## Directions for this task:
Going through the entries below, find how many lines hold "object", then give that number alone.

## Records:
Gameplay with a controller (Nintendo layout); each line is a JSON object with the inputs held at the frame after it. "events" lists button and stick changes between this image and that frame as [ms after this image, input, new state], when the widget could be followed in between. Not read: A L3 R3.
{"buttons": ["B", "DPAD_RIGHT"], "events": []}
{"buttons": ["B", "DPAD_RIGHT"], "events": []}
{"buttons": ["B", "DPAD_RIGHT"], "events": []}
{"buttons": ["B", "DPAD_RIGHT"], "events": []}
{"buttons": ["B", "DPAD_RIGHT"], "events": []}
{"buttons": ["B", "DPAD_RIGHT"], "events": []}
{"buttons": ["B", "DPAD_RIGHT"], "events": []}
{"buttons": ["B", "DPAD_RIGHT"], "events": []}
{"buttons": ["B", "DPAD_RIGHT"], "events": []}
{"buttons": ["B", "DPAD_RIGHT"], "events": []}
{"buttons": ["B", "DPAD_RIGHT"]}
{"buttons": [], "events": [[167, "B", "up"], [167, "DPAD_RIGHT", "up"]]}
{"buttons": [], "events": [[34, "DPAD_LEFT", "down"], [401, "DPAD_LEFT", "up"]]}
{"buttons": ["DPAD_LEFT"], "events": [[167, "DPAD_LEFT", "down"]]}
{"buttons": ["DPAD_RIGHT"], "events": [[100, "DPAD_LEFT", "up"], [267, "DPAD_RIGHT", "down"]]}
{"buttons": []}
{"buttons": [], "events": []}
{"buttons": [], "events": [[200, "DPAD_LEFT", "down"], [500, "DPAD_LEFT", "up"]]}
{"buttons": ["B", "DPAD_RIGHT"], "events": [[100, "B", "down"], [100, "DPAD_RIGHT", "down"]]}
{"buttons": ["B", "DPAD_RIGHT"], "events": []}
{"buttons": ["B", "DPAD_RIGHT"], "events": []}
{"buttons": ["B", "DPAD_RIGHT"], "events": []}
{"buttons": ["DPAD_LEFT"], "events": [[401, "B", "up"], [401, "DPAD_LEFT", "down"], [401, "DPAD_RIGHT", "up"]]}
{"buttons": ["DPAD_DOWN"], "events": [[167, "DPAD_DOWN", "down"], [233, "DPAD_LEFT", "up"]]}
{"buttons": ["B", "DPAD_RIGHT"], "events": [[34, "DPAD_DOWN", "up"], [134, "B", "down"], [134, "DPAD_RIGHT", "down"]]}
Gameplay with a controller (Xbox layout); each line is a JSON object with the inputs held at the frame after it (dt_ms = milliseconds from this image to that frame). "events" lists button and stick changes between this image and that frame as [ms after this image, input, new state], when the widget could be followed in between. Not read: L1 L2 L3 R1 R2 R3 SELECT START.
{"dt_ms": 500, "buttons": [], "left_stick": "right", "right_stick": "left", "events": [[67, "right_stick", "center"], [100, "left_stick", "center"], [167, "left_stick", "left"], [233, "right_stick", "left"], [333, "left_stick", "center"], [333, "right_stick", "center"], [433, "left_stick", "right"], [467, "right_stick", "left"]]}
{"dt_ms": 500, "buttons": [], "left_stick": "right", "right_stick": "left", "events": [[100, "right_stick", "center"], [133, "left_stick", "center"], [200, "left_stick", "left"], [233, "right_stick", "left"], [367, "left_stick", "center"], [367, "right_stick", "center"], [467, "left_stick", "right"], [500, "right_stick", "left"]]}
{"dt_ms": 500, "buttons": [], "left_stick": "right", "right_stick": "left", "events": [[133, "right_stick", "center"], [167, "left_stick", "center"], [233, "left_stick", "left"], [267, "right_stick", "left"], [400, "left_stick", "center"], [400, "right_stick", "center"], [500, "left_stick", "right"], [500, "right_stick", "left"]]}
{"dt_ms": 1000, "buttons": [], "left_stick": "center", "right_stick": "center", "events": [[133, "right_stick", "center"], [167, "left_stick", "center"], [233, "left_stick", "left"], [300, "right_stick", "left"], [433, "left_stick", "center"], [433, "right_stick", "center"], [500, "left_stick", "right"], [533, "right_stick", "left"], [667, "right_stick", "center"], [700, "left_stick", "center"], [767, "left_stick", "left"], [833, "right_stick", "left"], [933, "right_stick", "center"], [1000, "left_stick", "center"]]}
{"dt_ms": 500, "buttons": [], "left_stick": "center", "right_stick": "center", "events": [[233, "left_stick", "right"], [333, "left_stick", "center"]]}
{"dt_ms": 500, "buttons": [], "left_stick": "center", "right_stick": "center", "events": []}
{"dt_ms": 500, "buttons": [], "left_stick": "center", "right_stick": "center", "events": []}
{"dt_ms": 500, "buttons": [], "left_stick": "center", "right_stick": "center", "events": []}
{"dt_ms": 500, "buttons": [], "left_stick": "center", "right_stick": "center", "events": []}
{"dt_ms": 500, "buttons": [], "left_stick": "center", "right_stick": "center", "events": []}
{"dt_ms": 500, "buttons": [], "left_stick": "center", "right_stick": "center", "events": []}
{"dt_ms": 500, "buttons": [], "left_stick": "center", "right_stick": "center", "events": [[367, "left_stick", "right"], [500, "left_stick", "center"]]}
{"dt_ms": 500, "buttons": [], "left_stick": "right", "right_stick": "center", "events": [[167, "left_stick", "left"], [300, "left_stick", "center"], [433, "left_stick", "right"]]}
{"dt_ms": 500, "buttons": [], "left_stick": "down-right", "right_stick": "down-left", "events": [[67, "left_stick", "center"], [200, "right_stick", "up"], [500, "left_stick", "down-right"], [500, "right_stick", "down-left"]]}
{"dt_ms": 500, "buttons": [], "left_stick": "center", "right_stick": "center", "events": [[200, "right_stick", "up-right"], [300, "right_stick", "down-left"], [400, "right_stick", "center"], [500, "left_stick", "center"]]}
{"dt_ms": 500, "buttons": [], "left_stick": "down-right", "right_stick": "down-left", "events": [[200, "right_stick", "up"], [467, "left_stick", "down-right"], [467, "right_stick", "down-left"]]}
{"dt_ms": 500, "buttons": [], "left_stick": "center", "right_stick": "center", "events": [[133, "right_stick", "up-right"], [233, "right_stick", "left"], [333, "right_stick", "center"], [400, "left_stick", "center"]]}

## Task solution:
2